Ak Parti Ne Yapmalı?
Başbakan her fırsatta partisi’nin kapatılmayacağını söyleyerek,AKP’ye psikolojik harekat uygulayanların etkisini kırmaya çalışıyor.
Dava neticelenmeden oluşan havayı böylece dağıtacağını umuyor.
Geçen hafta TESEV başkanı Can Paker’in evinde yapılan toplantıda da AKP’nin kapatılacağına inanmadığını söylemiş.
Davanın açılmasının üzerinden 2.5 ay geçmesine rağmen –kapatmayı önleyecek-herhangi bir tedbirin alınmaması Başbakan’ın gerçekten böyle düşündüğünü gösteriyor. Parti kapatılmayacağı için herhangi bir Anayasa değişikliğine de gerek görülmediği anlaşılıyor.
Yargının Hukuktan beslendiği bir yerde, elbette ki bu delil ve iddialarla hiç bir parti kapatılmaz.Ama yargının siyasallaştığı, iktidar mücadelelerinin bir aracı haline getirildiği bir yerde,- partim kapatılmaz -diye düşünmek geçmişten hiç ders almamak demektir.
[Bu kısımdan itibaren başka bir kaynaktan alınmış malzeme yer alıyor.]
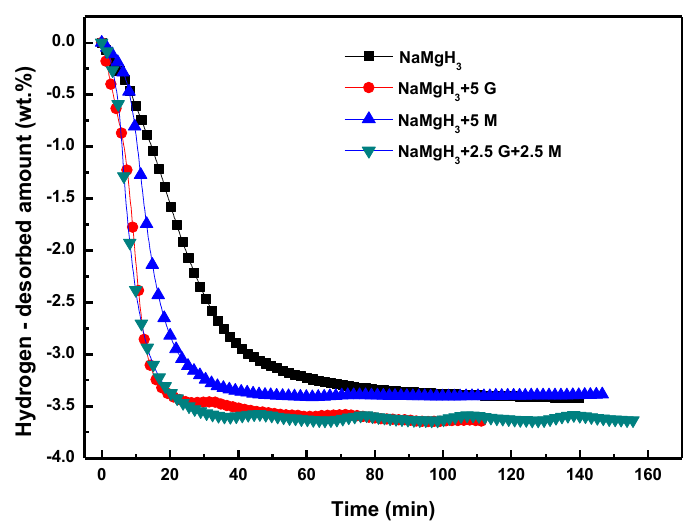
Figure 6. Dehydriding kinetic curves of the NaMgH 3 hydride and the NH-CM composites at 638 K. To illustrate the decomposition mechanism of the NH-CM hydride composites, the XRD patterns of the NaMgH 3 + 2.5 G + 2.5 M sample after dehydriding at different temperatures are shown in Figure 7. With the increase in temperature from 593 K to 638 K, peaks of the NaMgH 3 phase become weakened, and peaks of the NaH phase and Mg phase become strengthened, such results agree well with our previous work for pristine NaMgH 3 hydride reported in [12]. In another word, the decomposition of NaMgH 3 is a two-step reaction: NaMgH 3 → NaH + Mg + H 2 → Na + Mg + 3/2H 2 . The dopping with NM cannot change the decomposition process of NaMgH 3 , but contribute to its dehydriding kinetics.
Dava AKP’yi yargılamak için değil, kapatmak için açılmıştır.
Dolayısıyla AKP kapatılacaktır.
Anayasa mahkemesinin başta 367 kararı olmak üzere verdiği tartışmalı/taraflı kararlar da buna işaret ediyor.
Bu bakımdan,mevcut duruma rıza göstererek, uysal koyun rolü oynayarak gidişatı durdurmak mümkün değildir.
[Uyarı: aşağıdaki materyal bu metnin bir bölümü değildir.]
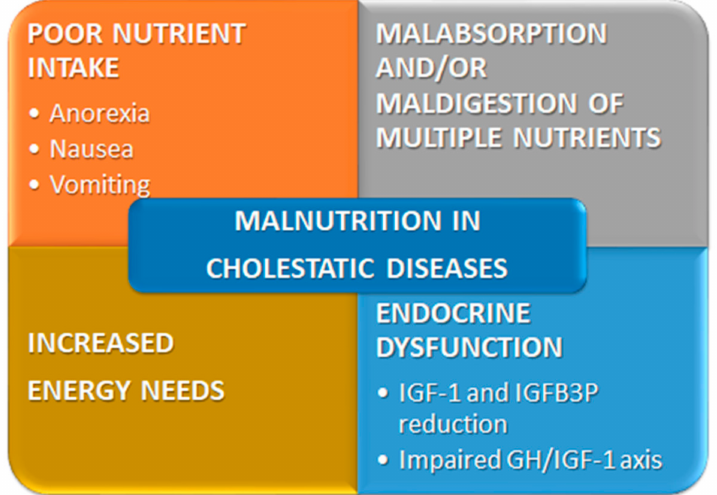
Figure 3. Main factors that determine malnutrition in pediatric chronic cholestatic liver disease. GH, growth hormone; IGFB3P, insulin-like growth factor binding protein 3; IGF-1, insulin-like growth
Kurt kuzuyu yemeyi kafaya koymuş.
Yapılması gereken, uysal koyun olmamak,sonuna kadar mücadele etmektir.
Ne yaparsak yapalım, Anayasa’yı nasıl değiştirirsek değiştirelim sonuç aynı olacak düşüncesi doğru değil.Bugün geniş kitleler Anayasa mahkemesinin tarafsız olduğuna, hukuka yaslanarak hareket ettiğine inanmıyor. Küçük bir kesimin dışında açılan davadan memnuniyet duyan da yok.üstelik Anayasa mahkemesi ile ilgili algı, iç kamuoyu ile sınırlı değil. Dış dünya’da da benzer bir düşüncenin hakim olduğu özellikle AB sözcülerinin sık, sık medya’ya düşen açıklamalarından anlaşılıyor..İşte AKP’nin işini kolaylaştıran da budur.
Doğru bir strateji ile, davanın esas hedefi ile mahkemenin politik tutumu rahatlıkla teşhir edilebilir.AKP yargılanırken, yargılamayı tersine çevirip,bu hukuk darbesi ile arkasına saklanan güçler mahkum edilebilir.
Bunu yapmak için davanın gerçek amacının kavranması gerekiyor.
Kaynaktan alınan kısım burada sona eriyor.